Histoire de la folie à l'âge classique

Partant de l’image du fou à la Renaissance, qui inquiète et fascine à la fois, Michel Foucault montre que notre conception de la folie comme « maladie mentale » est le produit de notre culture et de notre histoire.

Histoire de la folie à l’âge classique constitue dès sa parution en 1961 un événement. L’auteur n’est encore qu’un inconnu qui publie sa thèse principale de doctorat de philosophie. Et c’est l’historien Philippe Ariès, ébloui par le manuscrit, qui le défend et le fait paraître chez Plon. Ce texte, étrange à de nombreux égards, va devenir le point de départ de bien des lectures et de bien des débats… Contesté par les uns, encensé par les autres – notamment par les tenants de l’antipsychiatrie qui en feront un de leurs livres de chevet –, Histoire de la folie est un ouvrage atypique et polémique profondément lié aux débats qui agiteront le monde psychiatrique dans les années 1960-1970.

Michel Foucault veut, comme l’indique le titre, faire l’histoire de la folie et non de la psychiatrie, laquelle n’est selon lui qu’un « monologue de la raison sur la folie » qu’elle a réduite au silence : « Il ne s’agit point d’une histoire de la connaissance, mais des mouvements rudimentaires d’une expérience. (…) Faire l’histoire de la folie voudra donc dire : faire une étude structurale de l’ensemble historique – notions, institutions, mesures juridiques et policières, concepts scientifiques – qui tient captive une folie dont l’état sauvage ne peut jamais être restitué en lui-même. » De quoi part-il alors pour faire « l’archéologie de ce silence 1 » qu’est l’histoire de la folie ? D’abord et surtout des archives brutes, pour les lire sans « préjugé psychiatrique ». Tandis qu’il est lecteur français à l’université d’Uppsala en Suède de 1953 à 1955, Foucault a accès à un fonds exceptionnel : la grande bibliothèque de l’université, la Carolina Rediviva, qui reçoit en effet, en 1950, 21 000 livres et documents sur l’histoire de la médecine, du 16e siècle jusqu’au début du 20e, légués par le docteur Erik Waller. C’est sans doute grâce à ce fonds que naît Histoire de la folie. Mais outre ces archives, et c’est encore plus étonnant, Foucault s’appuie sur des sources picturales et littéraires : Jérôme Bosch ou Pieter Bruegel à la Renaissance, Racine à l’époque classique, le marquis de Sade, Goya, Gérard de Nerval, Friedrich Nietzsche ou Antonin Artaud pour l’époque moderne. Dans le silence de la folie, ces œuvres constituent pour lui un témoignage unique et une voie d’accès privilégiée à l’expérience de la déraison.
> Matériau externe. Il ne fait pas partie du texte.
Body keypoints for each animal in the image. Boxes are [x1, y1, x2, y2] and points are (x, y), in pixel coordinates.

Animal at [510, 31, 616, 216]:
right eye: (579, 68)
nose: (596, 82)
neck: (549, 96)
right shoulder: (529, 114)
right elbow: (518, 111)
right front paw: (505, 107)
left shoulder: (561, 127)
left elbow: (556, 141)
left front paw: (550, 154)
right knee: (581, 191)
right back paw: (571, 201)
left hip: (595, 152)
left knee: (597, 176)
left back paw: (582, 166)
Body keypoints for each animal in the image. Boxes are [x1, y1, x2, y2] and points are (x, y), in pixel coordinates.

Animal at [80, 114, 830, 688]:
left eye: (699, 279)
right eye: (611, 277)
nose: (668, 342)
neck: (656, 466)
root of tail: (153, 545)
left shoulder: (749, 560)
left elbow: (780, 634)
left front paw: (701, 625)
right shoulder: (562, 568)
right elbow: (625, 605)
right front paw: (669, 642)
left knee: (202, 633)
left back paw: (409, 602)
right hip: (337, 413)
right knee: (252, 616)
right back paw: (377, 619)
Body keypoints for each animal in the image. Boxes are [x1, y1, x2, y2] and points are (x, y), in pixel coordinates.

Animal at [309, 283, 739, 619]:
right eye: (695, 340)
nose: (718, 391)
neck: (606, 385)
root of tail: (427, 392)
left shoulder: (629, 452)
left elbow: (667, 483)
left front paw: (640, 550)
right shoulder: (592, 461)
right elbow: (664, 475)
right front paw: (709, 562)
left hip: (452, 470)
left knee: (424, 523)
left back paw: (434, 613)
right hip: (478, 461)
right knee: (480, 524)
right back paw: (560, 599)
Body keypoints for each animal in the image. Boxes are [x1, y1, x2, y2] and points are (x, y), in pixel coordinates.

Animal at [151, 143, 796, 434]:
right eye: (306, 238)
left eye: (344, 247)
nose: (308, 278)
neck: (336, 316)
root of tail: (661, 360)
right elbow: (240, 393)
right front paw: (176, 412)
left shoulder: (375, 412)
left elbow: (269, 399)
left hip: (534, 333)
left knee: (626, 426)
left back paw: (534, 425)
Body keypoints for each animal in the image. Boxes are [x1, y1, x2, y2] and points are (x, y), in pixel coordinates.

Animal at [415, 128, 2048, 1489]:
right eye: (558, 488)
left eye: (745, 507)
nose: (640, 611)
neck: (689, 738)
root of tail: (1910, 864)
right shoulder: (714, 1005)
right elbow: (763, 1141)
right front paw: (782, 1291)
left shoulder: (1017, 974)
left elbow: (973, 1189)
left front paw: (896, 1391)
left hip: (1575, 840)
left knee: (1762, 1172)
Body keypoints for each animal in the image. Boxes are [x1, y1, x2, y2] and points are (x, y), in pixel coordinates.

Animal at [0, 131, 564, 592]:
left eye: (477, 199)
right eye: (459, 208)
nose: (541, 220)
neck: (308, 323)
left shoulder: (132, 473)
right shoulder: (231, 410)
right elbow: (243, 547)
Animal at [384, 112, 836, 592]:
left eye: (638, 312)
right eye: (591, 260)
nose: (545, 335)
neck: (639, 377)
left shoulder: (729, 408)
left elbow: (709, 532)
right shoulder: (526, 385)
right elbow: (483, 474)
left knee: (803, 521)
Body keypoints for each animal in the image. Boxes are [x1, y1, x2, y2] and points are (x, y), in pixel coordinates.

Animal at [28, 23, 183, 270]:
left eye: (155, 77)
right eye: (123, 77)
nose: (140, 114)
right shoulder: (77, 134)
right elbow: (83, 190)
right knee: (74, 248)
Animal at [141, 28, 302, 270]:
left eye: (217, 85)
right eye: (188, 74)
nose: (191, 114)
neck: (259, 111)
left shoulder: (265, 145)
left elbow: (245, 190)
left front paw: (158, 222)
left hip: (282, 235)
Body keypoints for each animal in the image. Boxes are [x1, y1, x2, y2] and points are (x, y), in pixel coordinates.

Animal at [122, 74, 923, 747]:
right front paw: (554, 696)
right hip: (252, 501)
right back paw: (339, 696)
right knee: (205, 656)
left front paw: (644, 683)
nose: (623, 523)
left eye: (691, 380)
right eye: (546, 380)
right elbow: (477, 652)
Entre conscience tragique et conscience critique

Ce que cherche à montrer Foucault, c’est que le regard que l’on porte sur la folie dépend de la culture dans laquelle elle s’inscrit. Le fou n’a pas toujours été considéré comme un « malade mental ». Foucault esquisse donc les grandes étapes du rapport de la raison à la folie à partir de la fin du Moyen Âge jusqu’à la naissance de l’asile au 19e siècle. Il s’attache tout particulièrement à l’âge classique, les 17e et 18e siècles, car cette période constitue pour lui le véritable tournant de cette histoire de la folie en Occident en instituant le partage raison/déraison. Pris entre deux événements, la création de l’Hôpital général à Paris en 1656 et la libération des enchaînés par Philippe Pinel à l’hôpital Bicêtre en 1793, c’est l’âge classique qui permet de comprendre comment la folie a pu être réduite aujourd’hui à la maladie mentale et comment s’est structuré l’asile à l’époque moderne.